The Rise Of Triple H | Wrestling Timelines
May 7, 2019 - Likes Are Public
Twitter user Richard Gutierrez posts a tweet critical of Vince McMahon’s booking, citing the “confusing and pointless storylines” as a source of frustration.
Fascinatingly, Triple H likes it.
Perhaps it was a slip of the finger. Perhaps Levesque was simply scrolling through his app, saw that he’d been tagged in something, and endorsed it unwittingly. Would he really be so reckless as to admit his professional frustrations like this?

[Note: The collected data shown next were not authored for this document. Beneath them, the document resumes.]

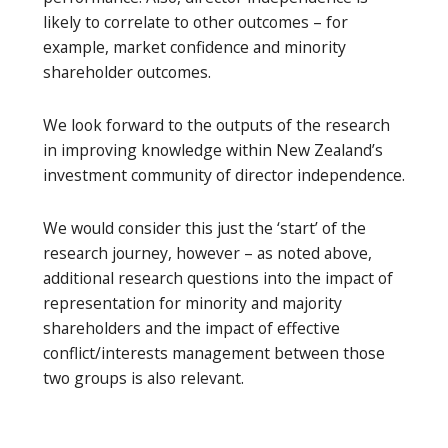
likely to correlate to other outcomes – for
example, market confidence and minority
shareholder outcomes.
We look forward to the outputs of the research
in improving knowledge within New Zealand’s
investment community of director independence.
We would consider this just the ‘start’ of the
research journey, however – as noted above,
additional research questions into the impact of
representation for minority and majority
shareholders and the impact of effective
conflict/interests management between those
two groups is also relevant.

When parsing this narrative, there’s a lot to consider before one runs away with it. Vince McMahon is Levesque’s father-in-law. They’re buddies. Levesque - while subtracting stupid comedy, adding logic, and intensifying the action - runs the WWE playbook when scripting talent and telling stories.
Then again: surely, he cannot be thrilled by the frequency with which McMahon renders his acclaimed NXT talents unrecognisable.
For years, Vince has failed, catastrophically, to score the open goal of promoting NXT talents that are already over. Bayley, a spirited wholesome babyface, becomes a pitiful geek loser who is afraid of violence. EC3, who really only has mic skills going for him, is cast as a mute. Aleister Black is a disembodied head in a cupboard who asks fellow wrestlers to “pick a fight” with him every week. Johnny Gargano and Tommaso Ciampa are brought up to the main roster as a tag team in the midst of their blood feud.
In addition to being inept, McMahon has contempt for those who actually watch NXT. That, or he is completely oblivious.
In 2019, McMahon’s creative requires a new word to fully articulate how awful it is.